Feb 17, 2017
From the Global Enterprise Institute
KPMG’s Global Semiconductor Outlook publication, entitled “The road to growth in semiconductors”, reveals insight from 153 worldwide semiconductor company executives. The report details strategic priorities, product expectations, perspective on the technology road map, and projections for revenue growth, profitability, and investment. Key findings include:
- The top strategic priority of executives over the next three years is “diversifying into a new business area.” The second is “acquisition, merger or joint venture.” We believe that M&A activity will continue in the industry, but with a fresh focus on acquiring adjacent technologies to spur revenue growth.
- Another avenue to growth lies in honing the organic R&D process so it is properly aligned with the future marketplace. Unfortunately, half of the respondents said their R&D spending is not efficiently aligned with current customers and a significant portion admitted their R&D spending is not efficiently aligned with future growth opportunities. The good news is that a road out of this wilderness can be built with an integrated portfolio management process.

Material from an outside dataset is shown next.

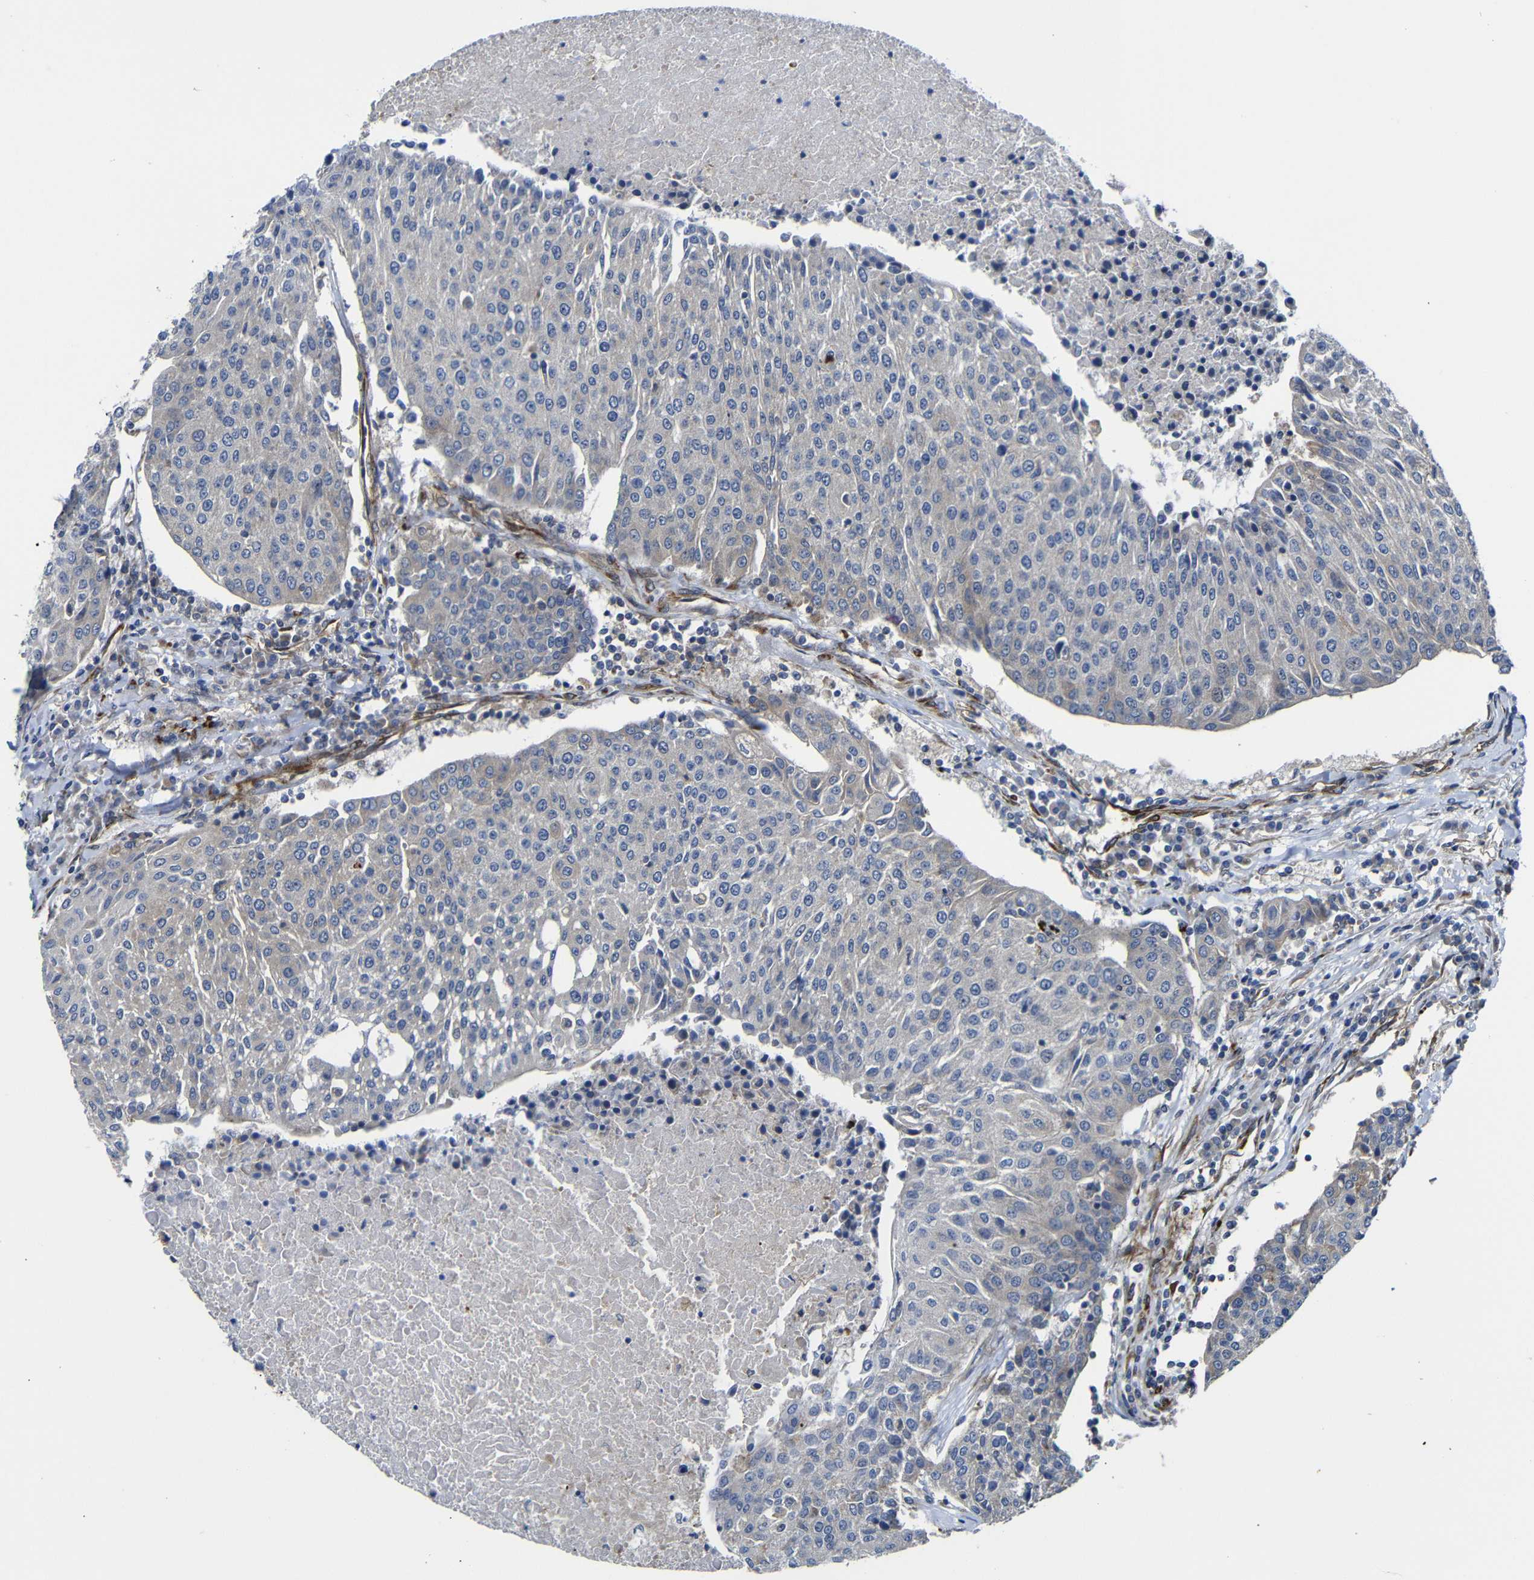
{"staining": {"intensity": "weak", "quantity": "25%-75%", "location": "cytoplasmic/membranous"}, "tissue": "urothelial cancer", "cell_type": "Tumor cells", "image_type": "cancer", "snomed": [{"axis": "morphology", "description": "Urothelial carcinoma, High grade"}, {"axis": "topography", "description": "Urinary bladder"}], "caption": "Immunohistochemical staining of human urothelial cancer displays weak cytoplasmic/membranous protein expression in approximately 25%-75% of tumor cells.", "gene": "PARP14", "patient": {"sex": "female", "age": 85}}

- ASP erosion was identified as the top issue facing the industry over the next three years, fueling the need to diversify.
- Projections call for moderate revenue growth in 2017, and this is having a downstream impact of restrained expectations for operating profitability and investment. Three-year outlooks are similar, indicating that the industry is maturing.
- Sensors/MEMS (microelectromechanical systems) jumped to the top as the sector expected to provide the strongest growth opportunity in 2017. Wireless communications, IoT, and automotive are viewed as the most important applications driving revenue over the next three years.
- Roughly half of the respondents believe that Moore’s law will continue unabated or continue with extended intervals while the other half feels that it has already ended or will end with the current technologies under development. To hedge against this, many companies aim to improve and repurpose existing technologies.